More silence. After everything that had happened, I was starting to sound like a goddamn sociopath.
“Do you remember what one of the targets said about you before he was shot?”
“Ángel de la Muerte.” I repeated his words.
She closed her file. “Pretty fitting, don’t you think,Angela?”
I clenched my jaw. No one ever addressed me by my middle name.
“He wasn’t wrong. You’re exactly what is sought after in federal agents.”
I gave her an unimpressed look, which she ignored.
“Young. Naturally skilled. No background,” – Something told me to keep my mouth shut about Natalia – “Merciless. Strong.” She said the last words with more force. “You’re a diamond that just needs polishing. Some important, powerful people were impressed with your performance. I got your foot in the door, despite you being under twenty-one or lacking military training.”
I couldn’t help but laugh. “And you want me to do what? Join the C.I.A.? Just like that?”

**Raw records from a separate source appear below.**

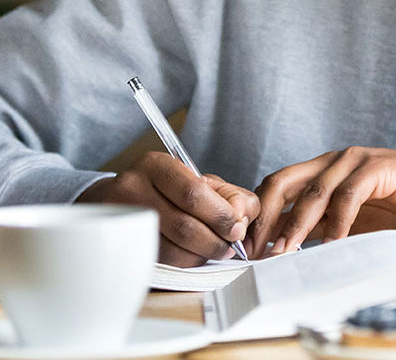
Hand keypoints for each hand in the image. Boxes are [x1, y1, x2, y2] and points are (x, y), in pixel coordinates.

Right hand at [76, 151, 259, 265]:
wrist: (117, 202)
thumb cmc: (167, 191)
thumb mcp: (199, 181)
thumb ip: (229, 195)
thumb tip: (243, 216)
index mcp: (156, 165)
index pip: (193, 193)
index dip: (220, 215)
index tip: (237, 228)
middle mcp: (133, 189)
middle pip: (183, 225)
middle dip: (214, 240)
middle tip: (229, 246)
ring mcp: (122, 220)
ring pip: (171, 251)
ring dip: (200, 256)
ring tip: (213, 251)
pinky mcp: (120, 247)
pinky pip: (159, 264)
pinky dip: (183, 264)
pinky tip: (192, 256)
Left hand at [247, 147, 395, 257]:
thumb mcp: (350, 218)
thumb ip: (321, 225)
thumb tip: (284, 245)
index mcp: (323, 169)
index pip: (277, 185)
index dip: (258, 213)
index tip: (247, 246)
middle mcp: (333, 160)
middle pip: (284, 181)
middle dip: (265, 215)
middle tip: (256, 249)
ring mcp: (354, 161)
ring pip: (313, 192)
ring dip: (296, 224)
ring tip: (284, 251)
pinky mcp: (376, 169)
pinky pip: (348, 196)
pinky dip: (336, 222)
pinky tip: (330, 245)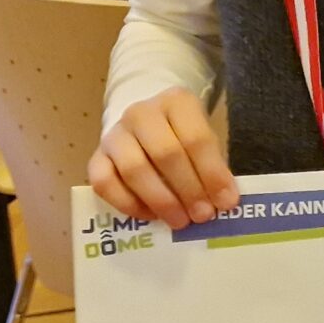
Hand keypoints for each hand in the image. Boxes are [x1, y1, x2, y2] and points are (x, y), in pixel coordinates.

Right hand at [88, 89, 237, 226]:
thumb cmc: (182, 136)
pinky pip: (105, 183)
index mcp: (176, 102)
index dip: (212, 173)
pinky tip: (151, 216)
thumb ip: (213, 167)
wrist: (145, 123)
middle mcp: (141, 113)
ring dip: (161, 200)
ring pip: (134, 170)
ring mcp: (115, 134)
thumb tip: (224, 202)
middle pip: (165, 154)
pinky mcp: (96, 156)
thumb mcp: (204, 140)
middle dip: (188, 190)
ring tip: (180, 221)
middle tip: (203, 215)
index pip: (196, 138)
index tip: (227, 202)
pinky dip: (129, 204)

“If you agree, you will enter mandatory training; minimum six months. You have no links to the outside world, so you will be declared dead on Government records. With your background in combat, you’ll complete the mandatory training in less than a year and officially become an agent in training for the U.S. Federal Government.”
Despite my best attempt to hide it, my interest peeked. It’s not like I had anything else going on in my life.Still, something felt off. This was too unrealistic; too good. “What about my life in New York?”
Ruiz let out a sardonic breath. “What life?”
She wasn’t wrong. What was I going to do back in New York? Probably end up homeless or dead.
“I understand your negative emotions in regard to the way I chose to introduce you to this life, but I hope you will come to understand it was necessary. I am offering you a new beginning. A fresh start to get it right this time.A second chance at life.”
When I didn’t respond, she simply walked up to me and untied my lower body from the bed. My earlier anger had simmered, now replaced by adrenaline.
“Read it.” Ruiz dropped some papers and a pen on the hospital bed. Before she walked out, she looked at me one more time over her shoulder. “You saved a lot of lives last week. There are more people out there who need you to fight for them.”
An hour later my signature was at the bottom of the contract.
CHAPTER 9
Present
THE GROUND SHOOK AND THE loud screeching of tracks filled my ears. The afternoon sun burned from above, but the bridge cast me in its cool shade. Stranded subway cabins that had fallen off broken railways, as overgrown nature surrounded them. Dead grass – filled with trash, broken bottles and used syringes – softly swayed from the summer breeze. The area was dystopian.
I was in the middle of nowhere, with no passers-by except for the occasional trains carrying foreign merchandise over the bridge.
Two cement walls, drenched in graffiti, stood to my far left and right. In the distance ahead of me, a deserted rusty car. Empty beer bottles balanced on its roof.
I pulled the .45 out of my waistband.
Pop.
Glass shattered.
Pop.
The air carried the echo.
Pop.
I barely felt the recoil of the gun, but that didn’t matter. I didn’t get to finish the rest of the targets.
A chill ran down my spine. The hair on the back of my neck raised. A twig cracked somewhere behind me.